I got an email yesterday from the Pat Edmonson for LG campaign. Glancing only at the headline, I moved on to the next message in my too full mailbox. Seeing this post last night, though, caused me to go back and read it.
Last week, Pat began receiving hate emails containing racist, sexist, and homophobic rhetoric. These emails were also sent to members of the Hampton Roads community. They were followed with threats against the candidate. Now, blogs have been used to perpetuate attacks against Pat.
Pat knows that women in politics face real challenges, but there is no place in Virginia political discourse for these sort of attacks. Pat has been called names like “slut” and “dyke”, and her husband (who is African American) has been referenced by racial epithets.
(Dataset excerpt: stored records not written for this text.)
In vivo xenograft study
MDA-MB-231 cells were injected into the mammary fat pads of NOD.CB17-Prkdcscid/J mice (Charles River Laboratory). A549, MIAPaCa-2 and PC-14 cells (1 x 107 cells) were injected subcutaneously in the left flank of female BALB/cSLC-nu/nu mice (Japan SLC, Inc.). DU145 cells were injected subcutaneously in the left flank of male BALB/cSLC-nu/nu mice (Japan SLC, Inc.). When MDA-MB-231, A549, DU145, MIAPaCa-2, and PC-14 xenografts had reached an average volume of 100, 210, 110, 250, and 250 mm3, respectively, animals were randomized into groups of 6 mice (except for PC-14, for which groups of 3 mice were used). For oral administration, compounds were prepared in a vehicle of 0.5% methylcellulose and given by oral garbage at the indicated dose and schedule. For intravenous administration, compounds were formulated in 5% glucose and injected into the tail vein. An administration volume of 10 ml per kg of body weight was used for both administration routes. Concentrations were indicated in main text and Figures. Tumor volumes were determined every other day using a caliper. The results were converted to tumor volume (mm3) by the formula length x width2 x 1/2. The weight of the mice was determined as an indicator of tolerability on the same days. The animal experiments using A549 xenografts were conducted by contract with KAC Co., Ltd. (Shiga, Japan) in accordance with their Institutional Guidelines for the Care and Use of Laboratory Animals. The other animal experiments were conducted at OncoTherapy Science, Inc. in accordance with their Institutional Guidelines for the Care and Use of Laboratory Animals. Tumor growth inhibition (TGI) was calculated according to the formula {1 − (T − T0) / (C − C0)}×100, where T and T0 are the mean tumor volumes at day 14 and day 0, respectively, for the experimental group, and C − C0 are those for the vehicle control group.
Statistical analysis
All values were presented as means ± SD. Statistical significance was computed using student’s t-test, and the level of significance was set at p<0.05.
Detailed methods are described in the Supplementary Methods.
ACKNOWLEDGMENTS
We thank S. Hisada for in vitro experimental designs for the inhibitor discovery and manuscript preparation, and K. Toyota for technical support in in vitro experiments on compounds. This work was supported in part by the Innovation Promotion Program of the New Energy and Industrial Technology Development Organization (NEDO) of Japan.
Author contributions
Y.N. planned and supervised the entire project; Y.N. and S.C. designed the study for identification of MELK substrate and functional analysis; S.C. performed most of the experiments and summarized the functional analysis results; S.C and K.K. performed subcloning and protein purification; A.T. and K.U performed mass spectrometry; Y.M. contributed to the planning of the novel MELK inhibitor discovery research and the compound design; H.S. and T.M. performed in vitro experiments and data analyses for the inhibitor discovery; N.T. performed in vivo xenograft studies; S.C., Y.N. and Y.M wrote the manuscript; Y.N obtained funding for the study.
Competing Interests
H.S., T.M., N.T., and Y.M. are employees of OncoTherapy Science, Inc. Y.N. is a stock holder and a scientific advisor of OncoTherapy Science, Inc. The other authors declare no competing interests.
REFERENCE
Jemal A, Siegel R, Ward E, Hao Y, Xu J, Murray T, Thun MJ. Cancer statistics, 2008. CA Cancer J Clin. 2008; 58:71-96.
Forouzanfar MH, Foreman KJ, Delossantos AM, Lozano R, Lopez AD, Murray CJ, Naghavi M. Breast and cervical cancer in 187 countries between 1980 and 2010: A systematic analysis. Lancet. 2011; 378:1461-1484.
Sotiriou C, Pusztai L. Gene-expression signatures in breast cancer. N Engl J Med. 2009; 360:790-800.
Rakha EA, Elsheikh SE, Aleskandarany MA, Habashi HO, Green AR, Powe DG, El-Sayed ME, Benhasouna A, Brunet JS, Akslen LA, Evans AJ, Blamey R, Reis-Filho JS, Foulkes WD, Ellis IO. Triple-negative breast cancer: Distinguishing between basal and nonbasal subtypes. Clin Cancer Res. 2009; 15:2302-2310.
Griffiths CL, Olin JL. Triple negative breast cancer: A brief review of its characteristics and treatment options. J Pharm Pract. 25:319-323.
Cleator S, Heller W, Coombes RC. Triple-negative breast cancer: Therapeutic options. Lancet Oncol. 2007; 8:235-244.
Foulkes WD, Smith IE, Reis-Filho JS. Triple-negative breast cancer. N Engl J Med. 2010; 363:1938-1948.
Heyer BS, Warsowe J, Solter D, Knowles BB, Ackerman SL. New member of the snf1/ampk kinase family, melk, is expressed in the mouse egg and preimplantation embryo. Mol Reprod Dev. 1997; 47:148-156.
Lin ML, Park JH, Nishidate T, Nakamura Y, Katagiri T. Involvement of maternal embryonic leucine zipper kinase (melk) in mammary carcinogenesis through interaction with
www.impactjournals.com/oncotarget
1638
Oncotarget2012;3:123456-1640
When all else fails, attack the candidate. Not for his or her positions, but personally. It’s the way politics is done. Most of the public – even if the MSM reports it – will shrug this off as politics as usual.
Doing so is a mistake.
There should be no room in our politics for such behavior. That there is demonstrates that the politicians who run things are willing to do or say whatever is necessary – true or not – in order to win. Further, it demonstrates that the voters are just where the politicians want them to be: on the sidelines, letting the few make the choice on who our candidates will be.
The people have been lulled – by their own inaction – into a sense that politics is dirty and that’s just the way it is. But it doesn’t have to be. There are a lot more of us than there are of them. If we wanted to, we could change the way politics is done. But far too many are “too busy” to get involved, the result being the kind of attacks that Pat Edmonson and others experience, attacks that divert the candidate’s attention away from the real issues of jobs, healthcare, education and others.
When asked what kind of government had been chosen by the Constitutional Convention of 1787, Bemjamin Franklin is purported to have said, “A Republic, if you can keep it.” Whenever I see personal attacks on candidates go unremarked, when I see our choices as voters limited by the inside baseball of backroom politics, I am reminded just how dangerously close we are to not keeping it.
UPDATE: I just received via email a statement from Jon Bowerbank, as follows:
“With the economy in crisis and more and more Virginians losing their jobs every day, the last thing we need in this campaign is personal and hateful attacks that impede, rather than contribute to, solving the problems we face in Virginia and in our nation. Messages of hate have no place in this campaign, this Commonwealth, and this country.”